The belief amongst activist is that if a player spends several hours a day shooting people in a virtual setting, it will be all too easy to pull the trigger on people in the real world.

That said, these claims are often supported (and refuted) with studies of dubious scientific merit. One of the more recent credible studies conducted by the American Psychological Association has found that there is a possible correlation between playing video games and increased aggression, but not increased violence.

To put it simply, the study believes that people spend a lot of time playing video games may experience more aggressive thoughts, but are no more likely to actually act upon these thoughts.

This study has not been safe from scrutiny, however. The BBC reports that over 200 academics have signed an open letter criticizing the research methodology used by the study.

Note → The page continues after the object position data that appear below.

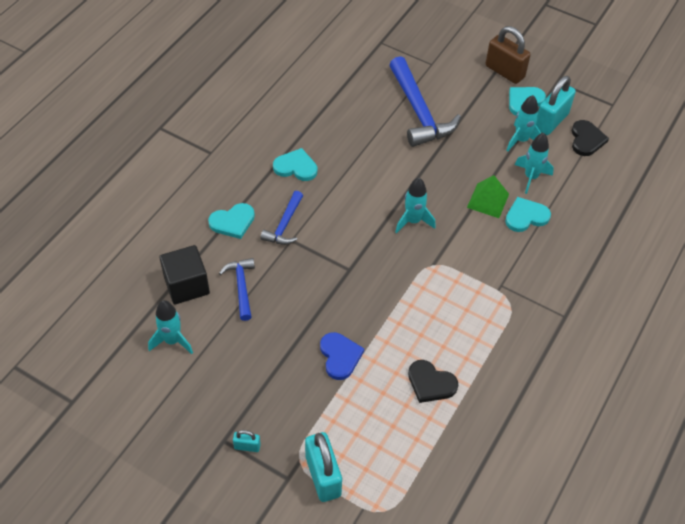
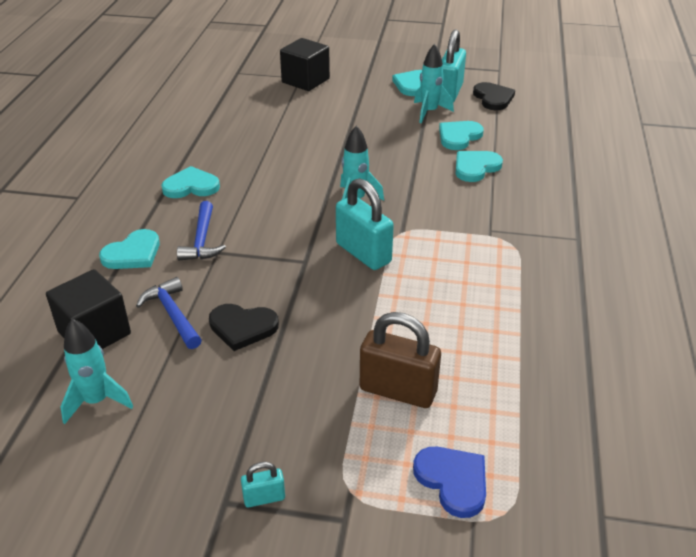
camera: 20 degrees left, 15 degrees down
(323, 476) = (394, 498): turquoise padlock -> turquoise padlock (363, 253)
(340, 356) = (341, 351): blue heart -> blue heart (453, 481)
(419, 111) = (308, 113): blue hammer -> none
(430, 383) = (472, 345): black heart -> black heart (242, 327)
(434, 69) = (305, 80): none -> black cube
(488, 200) = (426, 164): green pyramid -> none
(504, 71) = (378, 68): brown padlock -> brown padlock (398, 390)
(531, 177) = (459, 137): turquoise rocket -> turquoise heart

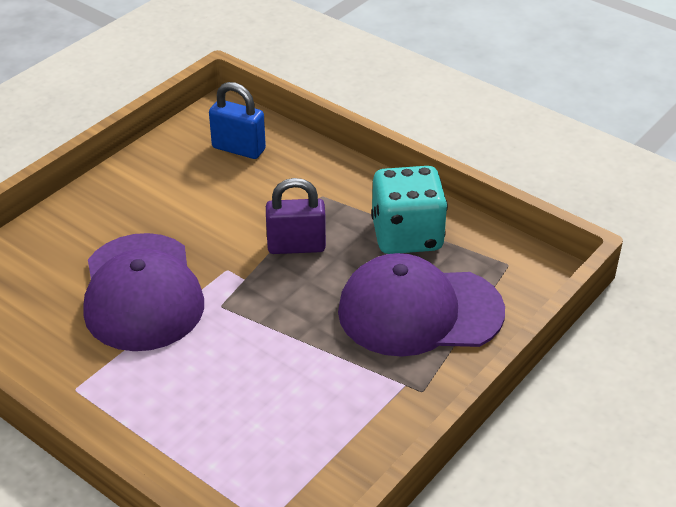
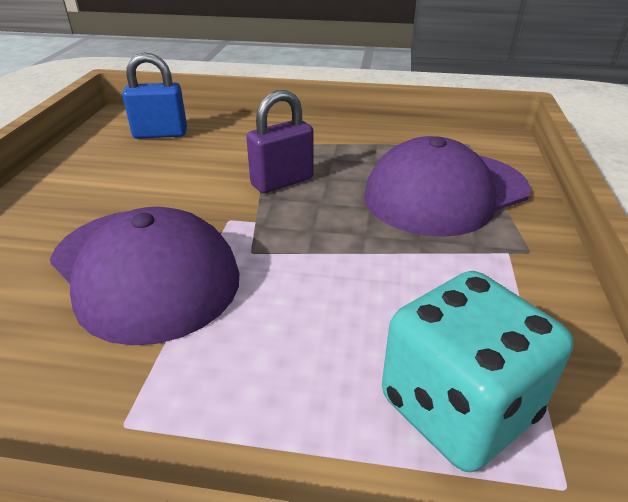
camera: 30 degrees left, 5 degrees down
(407, 235) = (370, 148): turquoise dice -> turquoise dice (457, 407)

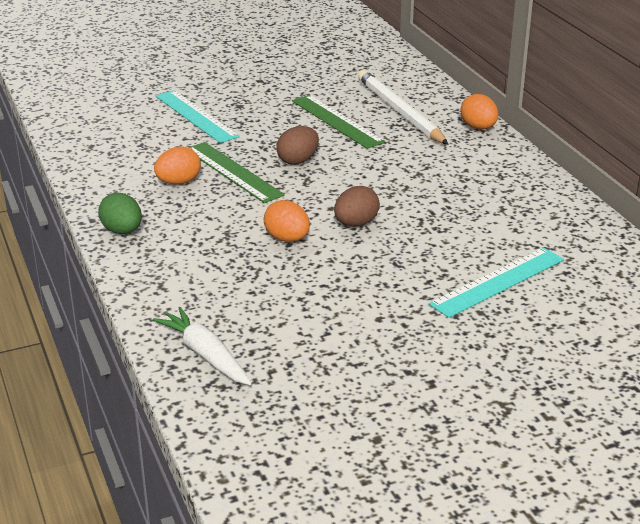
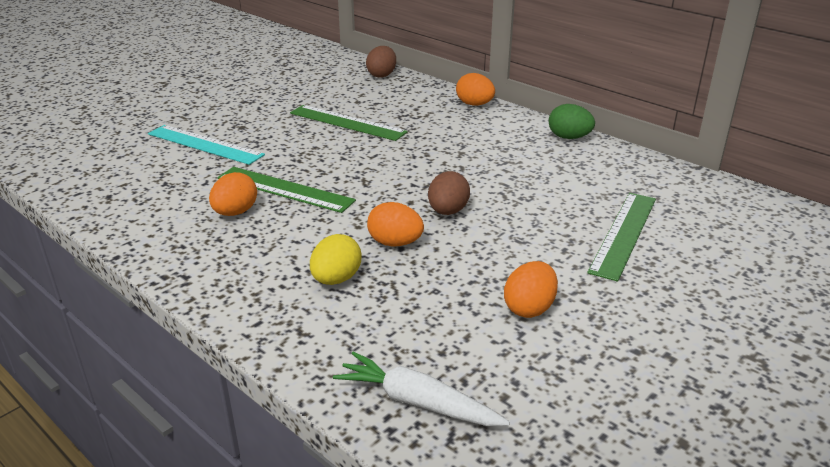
camera: 25 degrees left, 0 degrees up
(122, 231) = (210, 280): green egg -> green egg (569, 137)
(216, 255) = (336, 279): none -> yellow egg
(298, 161) = (341, 165): brown egg -> brown egg (382, 75)
(351, 317) = (529, 308): none -> orange egg
(400, 111) = (396, 104): white pencil -> none
(498, 282) = (623, 234): turquoise ruler -> green ruler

Activists who fight against the censorship of violent video games argue that it is not the media, but the person who consumes the media. Gaming website Gamasutra has called video game violence the “old scapegoat,” the one thing news outlets and activists will blame in the absence of, or in spite of, other information about the shooter.

Violence in film and television has also been a subject of public debate and scientific research. Psychology Today reported that the National Rifle Association criticized violence in television and other forms of media as the “primary cause of mass violence.” The Washington post reported in 2013 that actor Jim Carrey, star of the violent film Kick Ass 2 stated that we wished to distance himself from the movie after the Sandy Hook massacre.

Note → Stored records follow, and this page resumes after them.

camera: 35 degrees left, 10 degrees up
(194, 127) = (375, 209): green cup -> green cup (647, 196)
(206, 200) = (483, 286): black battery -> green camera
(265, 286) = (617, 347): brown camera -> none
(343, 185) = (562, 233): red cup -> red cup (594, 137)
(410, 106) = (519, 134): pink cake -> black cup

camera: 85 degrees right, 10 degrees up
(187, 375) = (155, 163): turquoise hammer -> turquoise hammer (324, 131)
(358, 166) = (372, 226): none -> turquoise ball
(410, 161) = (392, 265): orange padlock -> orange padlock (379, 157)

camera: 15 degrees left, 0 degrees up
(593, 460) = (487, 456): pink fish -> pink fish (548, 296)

Much like video games, some studies have shown that people who spend a lot of time watching violent films or television are more likely to experience aggressive thoughts. However, a particular concern amongst critics of violent movies is the risk of “imitation crime.” The BBC has reported that British woman Kuntal Patel attempted to murder her mother using abrin, a poison similar to the ricin used by character Walter White in Breaking Bad. Additionally, the Guardian has reported that the violent film A Clockwork Orange has allegedly inspired several “copycat murders.”

Though numerous studies have found a link between consumption of violent media and aggressive thoughts, there are a number of caveats. Studies by the American Psychological Association have explicitly stated that consumption of violent media is not the only cause of aggressive thoughts. Additionally, many of the people “inspired” by violent media were mentally ill.

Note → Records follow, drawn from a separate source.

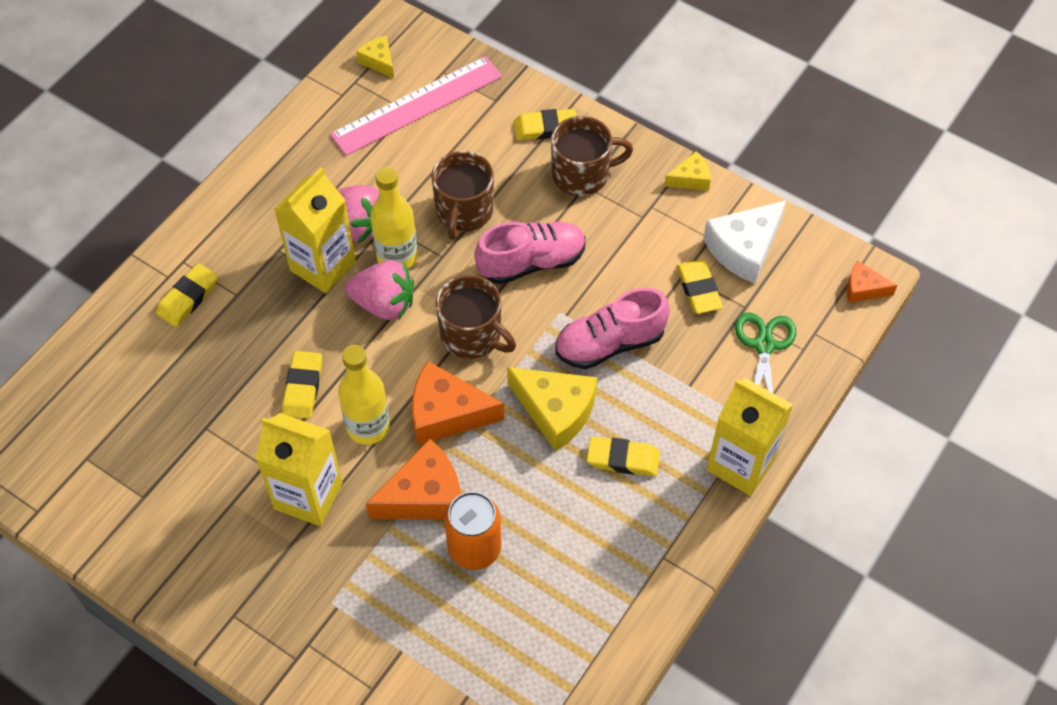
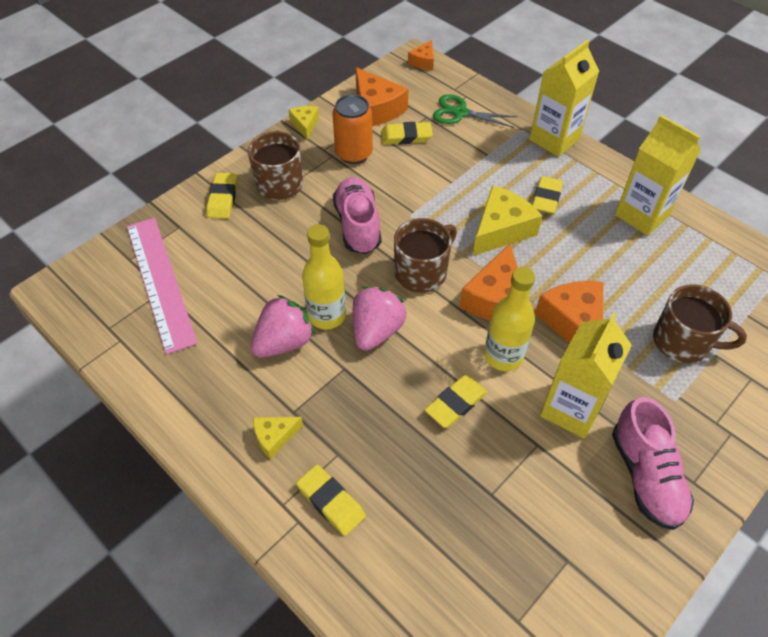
camera: 80 degrees left, 5 degrees down
(303, 387) = (456, 403): yellow eraser -> yellow eraser turned 60 degrees counterclockwise
(323, 266) = (322, 375): yellow carton -> yellow carton (642, 215)
(379, 61) = (92, 305): yellow cheese -> yellow cheese (274, 437)
(464, 212) = (293, 263): brown mug -> brown mug (682, 342)
(474, 548) = (621, 295): orange can -> orange can (354, 153)
(609, 343) = (444, 190): pink shoe -> pink shoe (646, 476)
(744, 249) = (376, 109): white cheese -> orange cheese

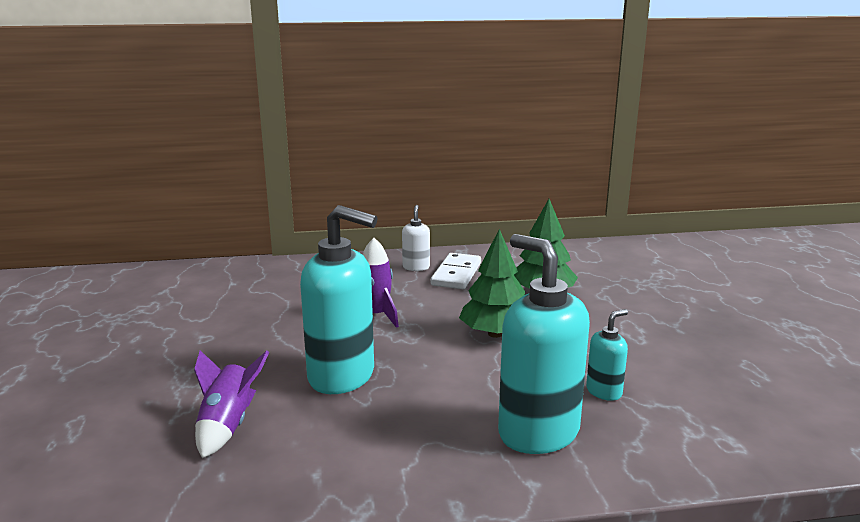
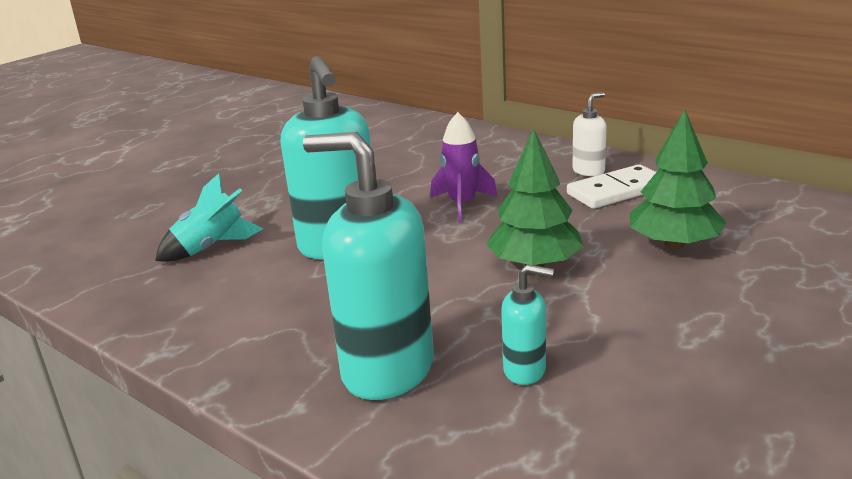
camera: 50 degrees right, 5 degrees up
(228, 425) = (211, 247): purple rocket -> turquoise rocket
(538, 432) = (387, 370): turquoise soap dispenser -> turquoise soap dispenser turned 75 degrees counterclockwise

The New York Times reports that Adam Lanza’s psychological problems went “completely untreated” prior to his massacre at Sandy Hook. Though not a gamer, ABC news reports that the Virginia tech shooter, Seung-Hui Cho, had exalted the Columbine shooters as “martyrs,” and believed that he had been “forced” to carry out his massacre of Virginia Tech students.

The truth seems to be somewhere in the middle. Consumption of violent media may lead to an increase in aggressive thoughts, but these thoughts are not necessarily acted upon. While many mass shooters were heavy consumers of violent film, television, and video games, a large majority of them were mentally ill.